Within many domains some set of numbers are regularly encountered and for several years I have had the idea of extracting numeric literals from source and comparing them against a database of interesting numbers (broken down by application). I have finally gotten around to writing a program do this extraction and matching, its imaginatively called numbers. The hard part is creating an extensive database of interesting numbers and I’m hoping that that releasing everything under an open source license will encourage people to add their own lists of domain specific interesting numbers.
The initial release is limited to numeric literals containing a decimal point or exponent, i.e., floating-point literals.
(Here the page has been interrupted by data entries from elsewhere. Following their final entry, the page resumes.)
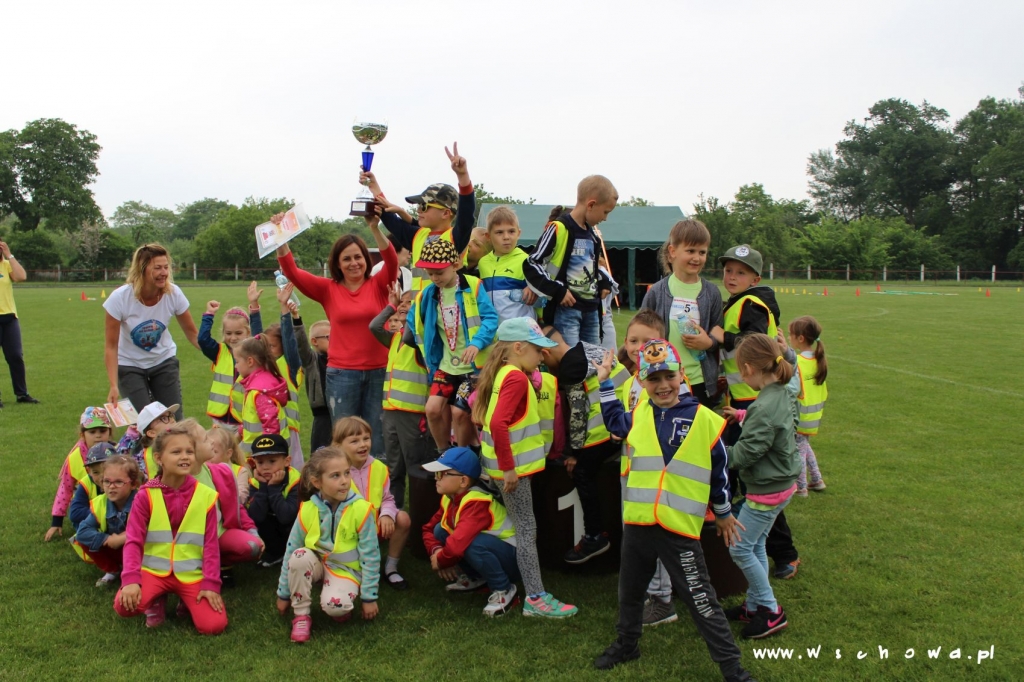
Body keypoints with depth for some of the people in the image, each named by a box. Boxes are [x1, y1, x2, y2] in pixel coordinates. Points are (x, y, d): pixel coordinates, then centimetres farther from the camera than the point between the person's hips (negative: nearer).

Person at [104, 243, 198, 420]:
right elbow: (111, 346, -17)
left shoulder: (174, 294, -19)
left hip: (164, 361, 2)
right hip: (129, 365, -2)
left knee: (174, 421, -1)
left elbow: (192, 332, -7)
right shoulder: (120, 298, -24)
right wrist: (114, 386, -24)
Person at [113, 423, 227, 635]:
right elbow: (133, 541, -7)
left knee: (213, 625, -19)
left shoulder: (206, 496, -4)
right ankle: (156, 601, 6)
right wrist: (131, 579, -22)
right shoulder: (146, 495, -5)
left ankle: (188, 603, 14)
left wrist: (211, 584, -9)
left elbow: (211, 544, -2)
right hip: (154, 571, 0)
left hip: (192, 574, 0)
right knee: (124, 605, -30)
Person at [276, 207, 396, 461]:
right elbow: (291, 271, -2)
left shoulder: (378, 285, 2)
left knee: (378, 440, 7)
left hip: (378, 371, 0)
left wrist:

These tend to be much more domain specific than integer literals and should cut down on the noise, making it easier for me tune the matching algorithms without (currently numeric equality within some fuzz-factor and fuzzy-matching of digits in the mantissa).
Sometimes an algorithm uses a set of numbers (e.g., crc checking) and a match should only occur if all values from this set are encountered.
The larger the interesting number database the larger the probability of matching against a value from an unrelated domain. The list of atomic weights seem to be very susceptible to this problem. I am currently investigating whether the words that co-occur with an instance of a numeric literal can be used to reduce this problem, perhaps by requiring that at least one word from a provided list occur in the source before a match is flagged for some literal.
Some numbers frequently occur in several domains. I am hoping that the word analysis might also be used to help reduce the number of domains that need to be considered (ideally to one).
Another problem is how to handle conversion factors, that is the numeric constant used to convert one unit to another, e.g., meters to furlongs. What is needed is to calculate all unit conversion values from a small set of ‘basic’ units. It would probably be very interesting to find conversions between some rarely seen units occurring in source.
I have been a bit surprised by how many apparently non-interesting floating-point literals occur in source and am hoping that a larger database will turn them into interesting numbers (I suspect this will only occur for a small fraction of these literals).